The way the LLMs work is you feed them a vector, array of numbers, that represents a sequence of tokens.

You turn the crank and you get a probability distribution for the next token in the sequence. You then sample the distribution to get the next token, append it to the vector, and do it again and again.

Thus the typical LLM have no memory as such, it inferes what it was thinking by looking at what it has already said and uses that to figure out what to say next, so to speak.

The characters in the input prompt are converted to these tokens, but there are also special tokens such as start of input, end of input, start of output and end of output.

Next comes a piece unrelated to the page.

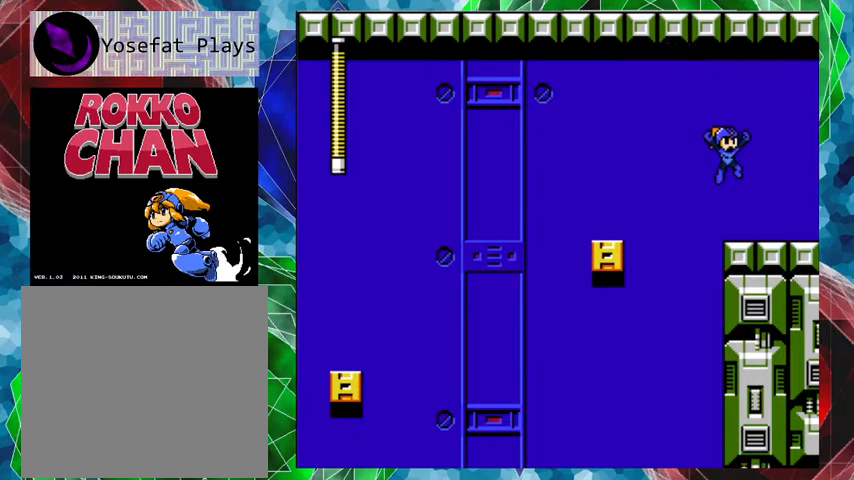
{"buttons": ["A", "DPAD_RIGHT"], "left_stick": "center", "right_stick": "center", "events": [[267, "A", "down"]]}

The end of output token is how the LLM "tells you" it's done talking.

Normally in a chat scenario these special tokens are inserted by the LLM front-end, say Ollama/llama.cpp in this case.

However if you interface more directly you need to add these yourself, and hence can prefill out the output before feeding the vector to the LLM for the first time, and thus the LLM will "think" it already started writing code say, and thus it is likely to continue doing so.

polotics1y ago

you have described an RNN I think, don't attention heads add something that you could compare to rough &ready understanding?

magicalhippo1y ago

Auto-regressive LLMs do this as I understand it, though it can vary if they feed the combined input and output[1] through the whole net like GPT-2 and friends, or just the decoder[2]. I described the former, and I should have clarified that.

In either case you can "prime it" like it was suggested.

A regular RNN has more feedback[3], like each layer feeding back to itself, as I understand it.

Happy to be corrected though.

[1]: https://jalammar.github.io/illustrated-gpt2/#one-difference-...

[2]: https://medium.com/@ikim1994914/understanding-the-modern-llm...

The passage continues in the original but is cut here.